Cavitation is the principle where in area's of water with very low pressures (think bernoulli's eqn) the water vapourises to create a bubble (or cavity hence the name). It is a form of low temperature boiling. The front tip of the torpedo is designed to form a large enough cavity for the rest of the torpedo to be in thereby reducing the frictional drag (torp is in vapour not water- hence a massive difference in density=> reduction in drag). This can normally only occur at speeds over 100knots (below that the full cavity wont form), hence the use of rockets on the russian design(remember-its in vapour not water so a prop wont work!).

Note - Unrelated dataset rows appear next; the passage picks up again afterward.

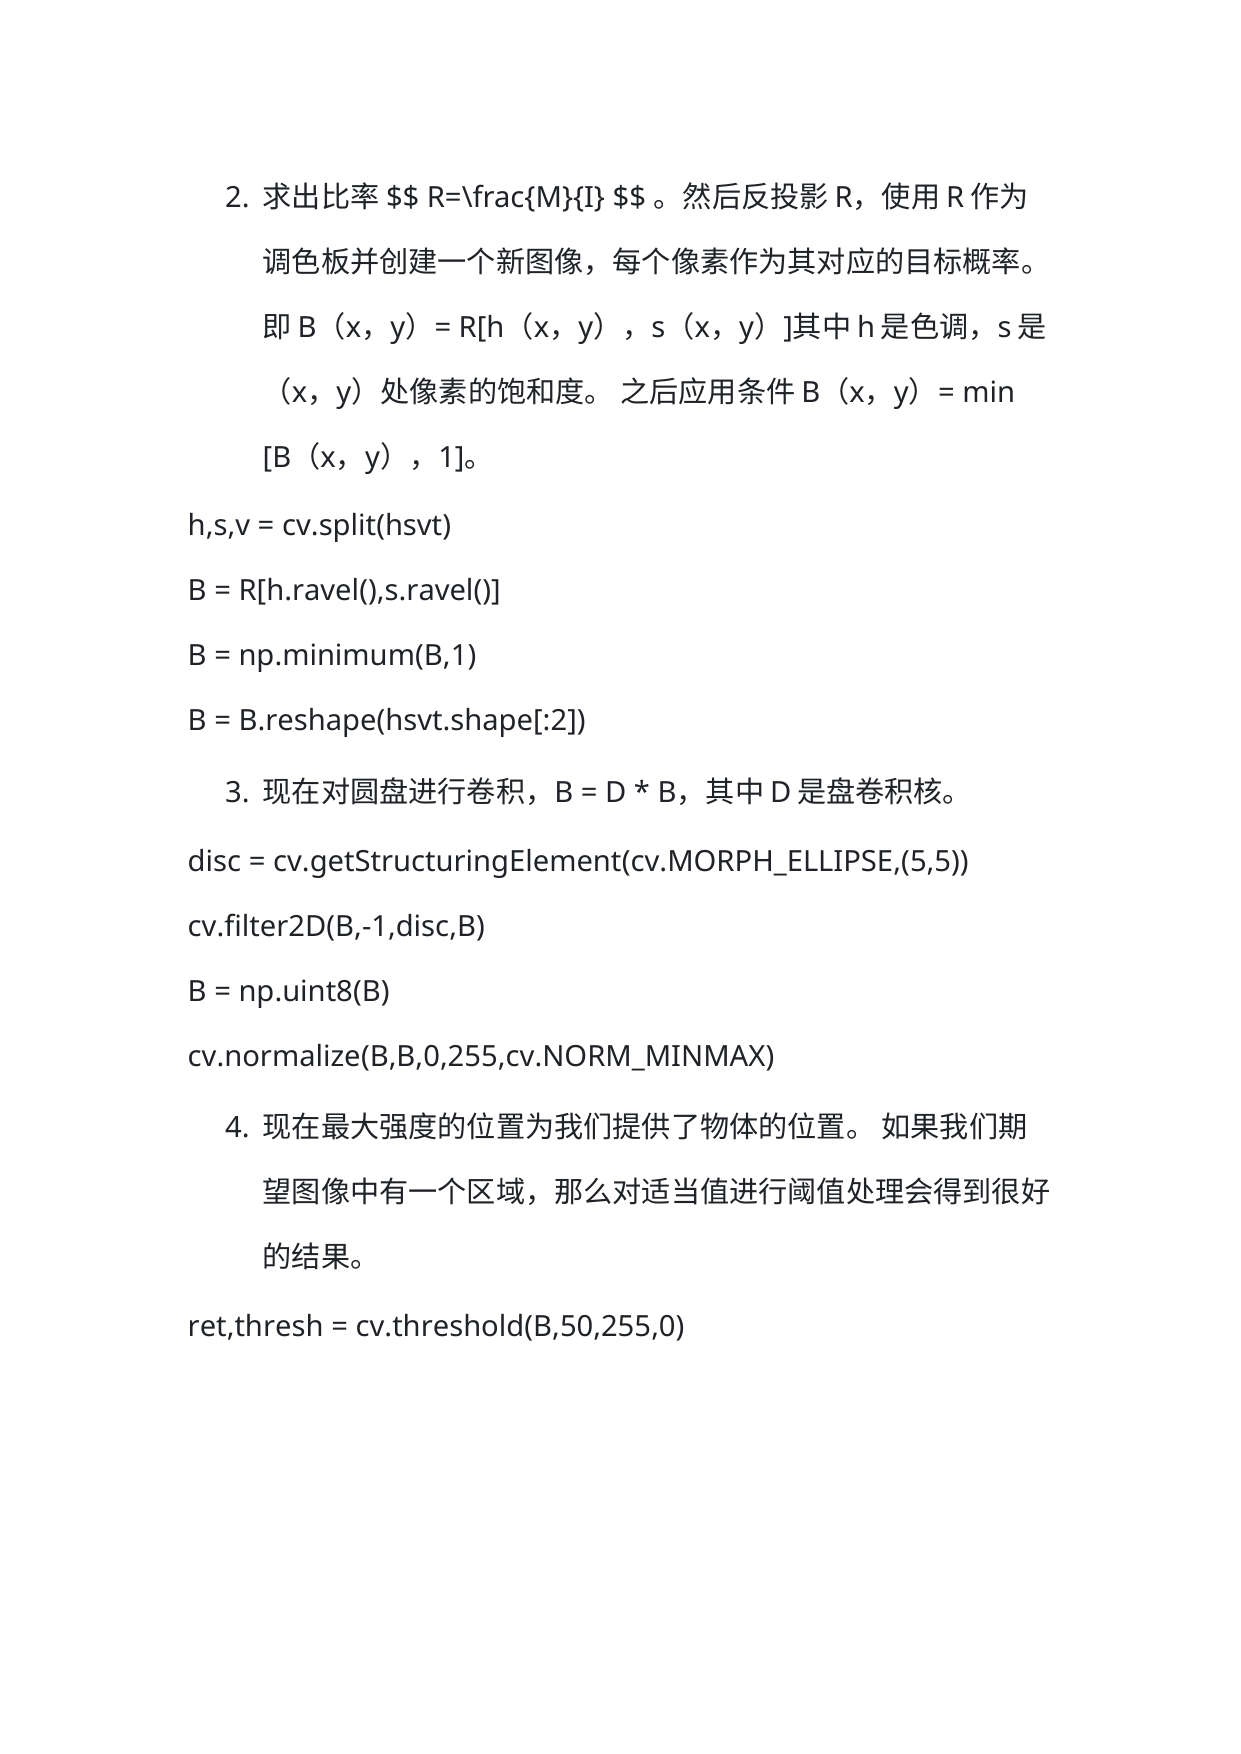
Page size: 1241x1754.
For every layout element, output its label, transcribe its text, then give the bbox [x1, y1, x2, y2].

text disc = cv.getStructuringElement(cv.MORPH_ELLIPSE,(5,5)) [187, 827, 1053, 892]
text cv.filter2D(B,-1,disc,B) [187, 892, 1053, 957]
list 现在最大强度的位置为我们提供了物体的位置。 如果我们期望图像中有一个区域，那么对适当值进行阈值处理会得到很好的结果。 [225, 1092, 1053, 1287]
text h,s,v = cv.split(hsvt) [187, 492, 1053, 557]
text ret,thresh = cv.threshold(B,50,255,0) [187, 1292, 1053, 1357]
text cv.normalize(B,B,0,255,cv.NORM_MINMAX) [187, 1022, 1053, 1087]
text B = np.minimum(B,1) [187, 622, 1053, 687]
list 现在对圆盘进行卷积，B = D * B，其中D是盘卷积核。 [225, 757, 1053, 822]
text B = np.uint8(B) [187, 957, 1053, 1022]
text B = R[h.ravel(),s.ravel()] [187, 557, 1053, 622]
text B = B.reshape(hsvt.shape[:2]) [187, 687, 1053, 752]
list 求出比率 $$ R=\frac{M}{I} $$ 。然后反投影R，使用R作为调色板并创建一个新图像，每个像素作为其对应的目标概率。 即B（x，y）= R[h（x，y），s（x，y）]其中h是色调，s是（x，y）处像素的饱和度。 之后应用条件B（x，y）= min [B（x，y），1]。 [225, 162, 1053, 487]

Most of the past reseach has been to avoid cavitation, when the cavities meet areas of high pressure again they implode causing massive damage to metal surfaces such as propellers and rudders (it will eat through a metal prop in no time whatsoever if the prop isnt designed right!!! - have seen it, is v. funny).


Directional control of the cavity is extreamly difficult hence the russian torp only being able to travel in a straight line. It is however being worked upon by a number of countries invluding russia, US, UK, Farnce and India (probably china too, but not sure).

The US has conducted reseach into supercavitating projectiles for use as mine clearance (from a heicopter) and self defense systems for submarines. None are known to be in service yet.

The ultimate aim is to produce small quick subs with the speed and agility of jetfighters but underwater. This scenario has been used to devlop a sci-fi/future tech film at www.deepangel.com... This site also has some links to further information of supercavitation. (and yes i know it is fiction, but gives a good idea of what the tech's are working on).

As it says on the site run silent, run deep is history the fuure is to run fast run deep!!!